Case ID: f-appx_670/html/0470-01.html
Source: Caselaw Access Project
Author: {"author": "", "license": "Public Domain", "url": "https://static.case.law/"}
Date Created: 2024-08-24T03:29:51.129683

Terrance Lamont MOORE, Petitioner-Appellant, v. Andre MATEVOUSIAN, Respondent-Appellee.
    No. 15-15421
    United States Court of Appeals, Ninth Circuit.
    Submitted October 25, 2016 
    
    Filed November 01, 2016
    Terrance Lamont Moore, Pro Se
    Amanda H. Beck, USSAC—Office of the US Attorney, Sacramento, CA, for Respondent-Appellee
    Before: LEAVY, GRABER, and CHRISTEN, Circuit Judges.
    
      
       The panel unanimously concludes this case is suitable for decision without oral argument. See Fed. R. App. P. 34(a)(2).
    
   MEMORANDUM

Terrance L. Moore appeals, pro se, from the district court’s dismissal of his petition for habeas corpus under 28 U.S.C. § 2241. We have jurisdiction under 28 U.S.C. § 1291. Reviewing de novo, we affirm. See Alaimalo v. United States, 645 F.3d 1042, 1047 (9th Cir. 2011).

Moore argues that the Bureau of Prisons (“BOP”) improperly relied on 18 U.S.C. § 924(c)(1)(C)(i) to determine his projected release date and thereby erroneously calculated his sentence, exceeded its statutory authority, and violated his due process and equal protection rights by enforcing an invalid judgment. Moore’s argument is premised on his incorrect belief that he is not subject to 25-year consecutive sentences for his second, third, and fourth section 924(c) convictions because he was not charged and convicted under section 924(c)(1)(C)(i). However, because the record shows, and Moore does not dispute, that he was convicted, inter alia, of four counts of violating section 924(c), the BOP properly calculated his release date based on his correctly calculated 1,107-month sentence. See United States v. Beltran-Moreno, 556 F.3d 913, 915 (9th Cir. 2009) (“[W]hen the government charges more than one § 924(c) offense in a single indictment, each additional count is to be treated as a ‘second or subsequent conviction’ for purposes of 18 U.S.C. § 924(c)(1)(C)(i) and therefore carries a mandatory minimum sentence of .twenty-five years.”). Thus, the district court correctly denied relief on Moore’s claim that BOP improperly calculated his sentence and release date as frivolous.

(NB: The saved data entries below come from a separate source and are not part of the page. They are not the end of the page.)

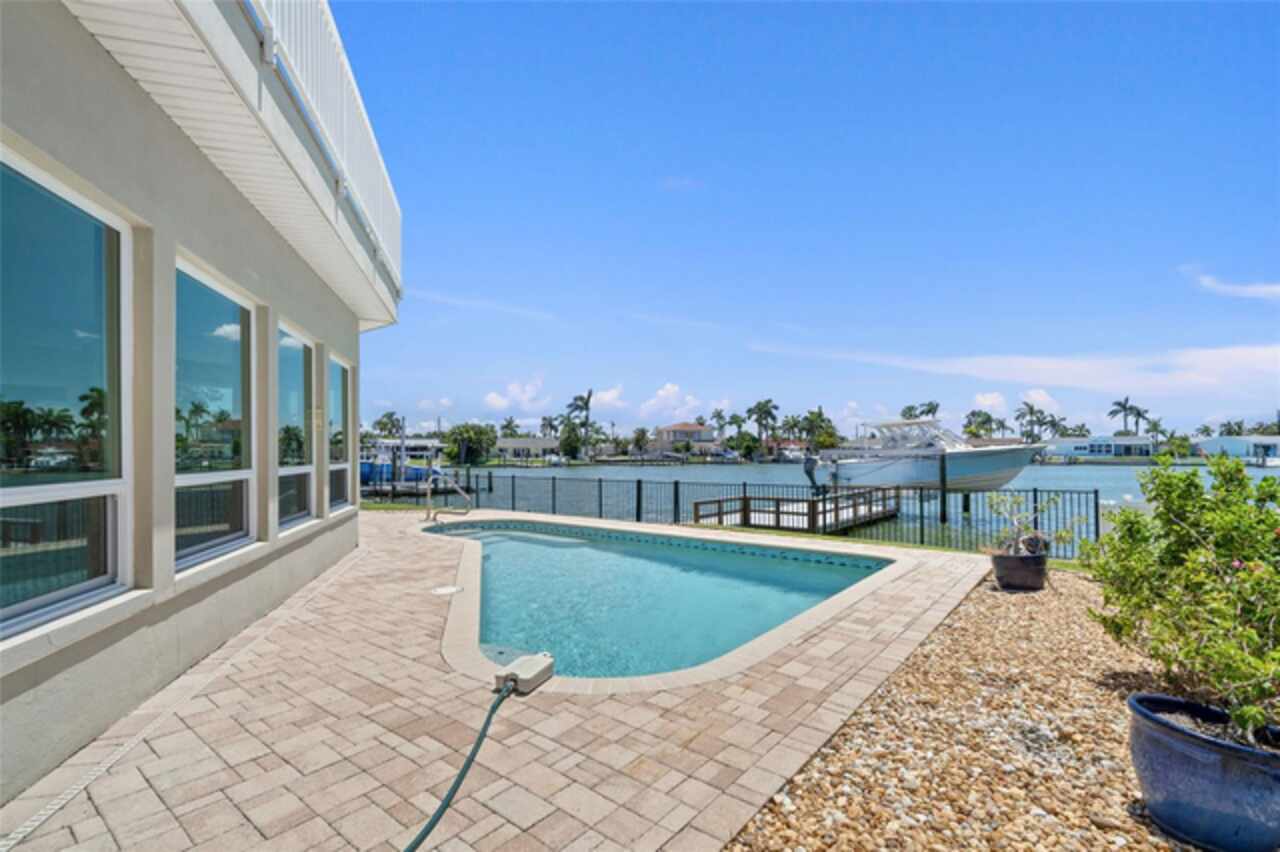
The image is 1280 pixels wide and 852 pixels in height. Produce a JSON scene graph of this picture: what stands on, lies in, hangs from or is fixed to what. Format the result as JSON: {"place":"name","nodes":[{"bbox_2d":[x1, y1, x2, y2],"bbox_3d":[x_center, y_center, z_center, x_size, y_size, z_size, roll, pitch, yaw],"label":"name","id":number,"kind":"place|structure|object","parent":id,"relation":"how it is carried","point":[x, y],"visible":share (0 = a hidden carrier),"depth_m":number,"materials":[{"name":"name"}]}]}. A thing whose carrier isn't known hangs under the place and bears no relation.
{"place":"outdoors","nodes":[
{"label":"outdoors","id":0,"kind":"place"},
{"bbox_2d":[0,0,403,807],"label":"house","id":1,"kind":"structure","parent":0,"point":[344,326],"depth_m":2.94,"materials":[{"name":"paint"}]},
{"bbox_2d":[0,144,131,641],"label":"window","id":2,"kind":"structure","parent":1,"relation":"in","point":[83,229],"depth_m":2.51,"materials":[{"name":"glass"}]},
{"bbox_2d":[174,257,257,573],"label":"window","id":3,"kind":"structure","parent":1,"relation":"in","point":[224,368],"depth_m":3.79,"materials":[{"name":"glass"}]},
{"bbox_2d":[276,319,317,530],"bbox_3d":[-3.382,0.032,5.390,0.154,2.031,1.310,0,-2,-9],"label":"window","id":4,"kind":"structure","parent":1,"relation":"in","point":[299,470],"depth_m":5.72,"materials":[{"name":"clear glass"}]},
{"bbox_2d":[243,0,400,299],"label":"balcony railing","id":5,"kind":"object","parent":1,"relation":"attached to","point":[381,187],"visible":0.4,"depth_m":4.14,"materials":[{"name":"white metal"}]},
{"bbox_2d":[327,354,352,514],"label":"window","id":6,"kind":"structure","parent":1,"relation":"in","point":[336,363],"depth_m":7.34,"materials":[{"name":"clear glass"}]},
{"bbox_2d":[364,437,441,460],"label":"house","id":7,"kind":"structure","parent":0,"point":[422,443],"materials":[{"name":"white paint"}]},
{"bbox_2d":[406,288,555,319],"label":"cloud","id":8,"kind":"structure","parent":0,"point":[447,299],"materials":[{"name":"white"}]},
{"bbox_2d":[1,513,987,851],"label":"brick patio","id":9,"kind":"structure","parent":0,"point":[925,582],"materials":[{"name":"beige brick"}]},
{"bbox_2d":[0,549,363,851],"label":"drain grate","id":10,"kind":"object","parent":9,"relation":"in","point":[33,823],"visible":0.96,"depth_m":2.67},
{"bbox_2d":[432,584,462,595],"bbox_3d":[-1.842,1.570,5.451,0.297,0.022,0.294,-2,-2,39],"label":"skimmer lid","id":11,"kind":"object","parent":9,"relation":"in","point":[452,589],"visible":0.97,"depth_m":5.41,"materials":[{"name":"white plastic"}]},
{"bbox_2d":[424,469,471,522],"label":"pool handrail","id":12,"kind":"object","parent":9,"relation":"on","point":[459,490],"visible":0.99,"depth_m":11.07,"materials":[{"name":"silver metal"}]},
{"bbox_2d":[496,652,553,693],"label":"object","id":13,"kind":"object","parent":9,"relation":"on","point":[534,661],"visible":0.91,"depth_m":3.20,"materials":[{"name":"beige plastic"}]},
{"bbox_2d":[401,680,512,851],"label":"hose","id":14,"kind":"object","parent":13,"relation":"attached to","point":[474,753],"visible":0.99,"depth_m":2.33,"materials":[{"name":"green rubber"}]},
{"bbox_2d":[420,516,898,686],"bbox_3d":[-0.441,2.057,7.012,6.222,1.475,4.831,-2,-2,39],"label":"swimming pool","id":15,"kind":"structure","parent":9,"relation":"in","point":[489,542],"depth_m":5.66,"materials":[{"name":"teal liquid"}]},
{"bbox_2d":[482,377,550,414],"label":"cloud","id":16,"kind":"structure","parent":0,"point":[499,398],"materials":[{"name":"white"}]},
{"bbox_2d":[493,436,561,460],"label":"house","id":17,"kind":"structure","parent":0,"point":[504,445],"materials":[{"name":"white"}]},
{"bbox_2d":[588,385,628,413],"label":"cloud","id":18,"kind":"structure","parent":0,"point":[609,396],"materials":[{"name":"white"}]},
{"bbox_2d":[641,382,707,422],"label":"cloud","id":19,"kind":"structure","parent":0,"point":[670,396],"materials":[{"name":"white"}]},
{"bbox_2d":[649,422,716,455],"label":"house","id":20,"kind":"structure","parent":0,"point":[665,430],"materials":[{"name":"beige paint"}]},
{"bbox_2d":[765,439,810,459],"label":"house","id":21,"kind":"structure","parent":0,"point":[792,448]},
{"bbox_2d":[328,0,1279,436],"label":"sky","id":22,"kind":"structure","parent":0,"point":[692,170],"materials":[{"name":"blue"}]},
{"bbox_2d":[382,462,1276,557],"label":"water","id":23,"kind":"structure","parent":0,"point":[1115,485],"materials":[{"name":"liquid"}]},
{"bbox_2d":[359,458,437,486],"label":"boat","id":24,"kind":"object","parent":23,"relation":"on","point":[389,465],"visible":0.47,"depth_m":28.83,"materials":[{"name":"blue"}]},
{"bbox_2d":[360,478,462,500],"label":"dock","id":25,"kind":"object","parent":23,"relation":"on","point":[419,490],"visible":0.4,"depth_m":22.91,"materials":[{"name":"wood"}]},
{"bbox_2d":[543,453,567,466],"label":"boat","id":26,"kind":"object","parent":23,"relation":"on","point":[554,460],"visible":0.87,"depth_m":58.93,"materials":[{"name":"white"}]},
{"bbox_2d":[693,485,902,534],"bbox_3d":[3.936,2.487,13.552,3.100,1.876,4.761,-2,-2,39],"label":"wooden dock","id":27,"kind":"object","parent":23,"relation":"in","point":[750,500],"visible":0.63,"depth_m":12.86,"materials":[{"name":"brown wood"}]},
{"bbox_2d":[805,415,1047,493],"bbox_3d":[11.026,1.187,22.612,9.290,3.520,3.471,-2,-2,39],"label":"motorboat","id":28,"kind":"object","parent":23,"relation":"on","point":[970,463],"visible":0.92,"depth_m":21.19,"materials":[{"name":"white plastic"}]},
{"bbox_2d":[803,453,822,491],"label":"outboard motor","id":29,"kind":"object","parent":28,"relation":"attached to","point":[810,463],"visible":0.83,"depth_m":17.41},
{"bbox_2d":[939,453,948,524],"bbox_3d":[8.687,2.581,16.233,0.237,3.701,0.251,-2,-2,39],"label":"dock piling","id":30,"kind":"object","parent":23,"relation":"in","point":[943,473],"visible":0.91,"depth_m":16.16,"materials":[{"name":"black"}]},
{"bbox_2d":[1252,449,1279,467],"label":"boat","id":31,"kind":"object","parent":23,"relation":"on","point":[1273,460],"visible":0.88,"depth_m":56.56,"materials":[{"name":"white"}]},
{"bbox_2d":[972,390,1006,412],"label":"cloud","id":32,"kind":"structure","parent":0,"point":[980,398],"materials":[{"name":"white"}]},
{"bbox_2d":[751,343,1279,401],"label":"cloud","id":33,"kind":"structure","parent":0,"point":[1216,361],"materials":[{"name":"white"}]},
{"bbox_2d":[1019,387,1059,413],"label":"cloud","id":34,"kind":"structure","parent":0,"point":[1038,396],"materials":[{"name":"white"}]},
{"bbox_2d":[1042,433,1158,459],"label":"distant house","id":35,"kind":"structure","parent":0,"point":[1068,448],"materials":[{"name":"white paint"}]},
{"bbox_2d":[1188,269,1279,301],"label":"cloud","id":36,"kind":"structure","parent":0,"point":[1261,289],"materials":[{"name":"white"}]},
{"bbox_2d":[1191,435,1279,462],"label":"house","id":37,"kind":"structure","parent":0,"point":[1236,440],"materials":[{"name":"white paint"}]},
{"label":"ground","id":38,"kind":"structure","parent":0},
{"bbox_2d":[372,411,404,439],"bbox_3d":[-22.607,1.336,50.999,3.989,5.651,4.175,0,-2,10],"label":"palm tree","id":39,"kind":"object","parent":38,"relation":"on","point":[379,423],"visible":0.79,"depth_m":50.52,"materials":[{"name":"green plant"}]},
{"bbox_2d":[441,423,497,464],"bbox_3d":[-16.615,2.294,56.102,6.024,5.468,5.812,-1,-2,18],"label":"tree","id":40,"kind":"object","parent":38,"relation":"on","point":[467,430],"visible":0.94,"depth_m":54.64,"materials":[{"name":"green plant"}]},
{"bbox_2d":[499,417,519,437],"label":"palm tree","id":41,"kind":"object","parent":38,"relation":"on","point":[507,426],"visible":0.66,"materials":[{"name":"green plant"}]},
{"bbox_2d":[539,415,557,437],"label":"palm tree","id":42,"kind":"object","parent":38,"relation":"on","point":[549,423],"visible":0.72,"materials":[{"name":"plant"}]},
{"bbox_2d":[557,420,585,459],"label":"tree","id":43,"kind":"object","parent":38,"relation":"on","point":[569,433],"visible":0.92,"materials":[{"name":"green plant"}]},
{"bbox_2d":[566,390,593,456],"label":"palm tree","id":44,"kind":"object","parent":38,"relation":"on","point":[587,403],"visible":0.92,"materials":[{"name":"plant"}]},
{"bbox_2d":[629,427,650,455],"label":"palm tree","id":45,"kind":"object","parent":38,"relation":"on","point":[642,433],"visible":0.98,"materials":[{"name":"green plant"}]},
{"bbox_2d":[710,408,727,439],"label":"palm tree","id":46,"kind":"object","parent":38,"relation":"on","point":[720,416],"visible":0.84,"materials":[{"name":"plant"}]},
{"bbox_2d":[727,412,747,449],"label":"palm tree","id":47,"kind":"object","parent":38,"relation":"on","point":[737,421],"visible":0.86,"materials":[{"name":"green plant"}]},
{"bbox_2d":[385,469,1094,560],"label":"metal fence","id":48,"kind":"object","parent":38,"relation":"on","point":[637,515],"visible":0.58,"depth_m":11.52,"materials":[{"name":"black metal"}]},
{"bbox_2d":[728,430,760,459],"label":"tree","id":49,"kind":"object","parent":38,"relation":"on","point":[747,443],"visible":0.95,"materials":[{"name":"green plant"}]},
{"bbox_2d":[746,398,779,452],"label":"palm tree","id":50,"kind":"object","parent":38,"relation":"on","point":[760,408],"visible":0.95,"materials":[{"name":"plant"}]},
{"bbox_2d":[797,408,837,450],"label":"palm tree","id":51,"kind":"object","parent":38,"relation":"on","point":[817,416],"visible":0.89,"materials":[{"name":"green plant"}]},
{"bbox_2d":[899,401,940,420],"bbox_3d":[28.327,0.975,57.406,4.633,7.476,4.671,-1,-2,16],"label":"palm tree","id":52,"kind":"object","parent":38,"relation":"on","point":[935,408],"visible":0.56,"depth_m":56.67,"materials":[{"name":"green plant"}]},
{"bbox_2d":[729,569,1217,851],"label":"gravel bed","id":53,"kind":"object","parent":38,"relation":"on","point":[752,830],"visible":0.62,"depth_m":2.65,"materials":[{"name":"brown gravel"}]},
{"bbox_2d":[990,549,1048,591],"bbox_3d":[3.897,1.474,5.875,0.508,0.347,0.515,-2,-2,39],"label":"plant pot","id":54,"kind":"object","parent":53,"relation":"on","point":[1008,560],"visible":0.87,"depth_m":5.67,"materials":[{"name":"ceramic"}]},
{"bbox_2d":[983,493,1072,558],"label":"potted plant","id":55,"kind":"object","parent":54,"relation":"in","point":[1040,537],"visible":0.9,"depth_m":5.90,"materials":[{"name":"green plant"}]},
{"bbox_2d":[1125,692,1279,851],"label":"blue planter","id":56,"kind":"object","parent":53,"relation":"on","point":[1181,748],"visible":0.89,"depth_m":1.96,"materials":[{"name":"blue ceramic"}]},
{"bbox_2d":[1081,454,1279,742],"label":"shrub","id":57,"kind":"object","parent":56,"relation":"in","point":[1198,555],"visible":0.98,"depth_m":2.56,"materials":[{"name":"green plant"}]},
{"bbox_2d":[963,410,999,439],"bbox_3d":[35.146,1.418,58.345,4.735,6.290,4.713,-1,-2,23],"label":"palm tree","id":58,"kind":"object","parent":38,"relation":"on","point":[983,423],"visible":0.74,"depth_m":57.64,"materials":[{"name":"green plant"}]},
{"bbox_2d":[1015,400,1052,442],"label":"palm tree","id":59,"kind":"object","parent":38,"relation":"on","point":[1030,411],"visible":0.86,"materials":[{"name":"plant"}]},
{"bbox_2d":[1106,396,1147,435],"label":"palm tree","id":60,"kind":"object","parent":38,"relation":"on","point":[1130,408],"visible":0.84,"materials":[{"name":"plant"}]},
{"bbox_2d":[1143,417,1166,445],"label":"palm tree","id":61,"kind":"object","parent":38,"relation":"on","point":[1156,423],"visible":0.78,"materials":[{"name":"green plant"}]},
{"bbox_2d":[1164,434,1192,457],"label":"tree","id":62,"kind":"object","parent":38,"relation":"on","point":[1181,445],"visible":0.9,"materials":[{"name":"green plant"}]},
{"bbox_2d":[1218,419,1245,436],"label":"palm tree","id":63,"kind":"object","parent":38,"relation":"on","point":[1226,426],"visible":0.6,"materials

Insofar as Moore challenges the sentencing court’s calculation of his sentence, he has not obtained a certificate of appeal-ability and we decline to grant one. See 28 U.S.C. § 2253(c)(2); Slack v. McDaniel, 529 U.S. 473, 484, 120 S.Ct. 1595, 146 L.Ed.2d 542 (2000); Harrison v. Ollison, 519 F.3d 952, 958 (9th Cir. 2008).

Moore’s “Amended Motion Relating Back to Habeas Claim in Opening Brief’ is granted.

AFFIRMED. 
      
       xiiis disposition is not appropriate for publication and is not precedent except as provided by Ninth Circuit Rule 36-3.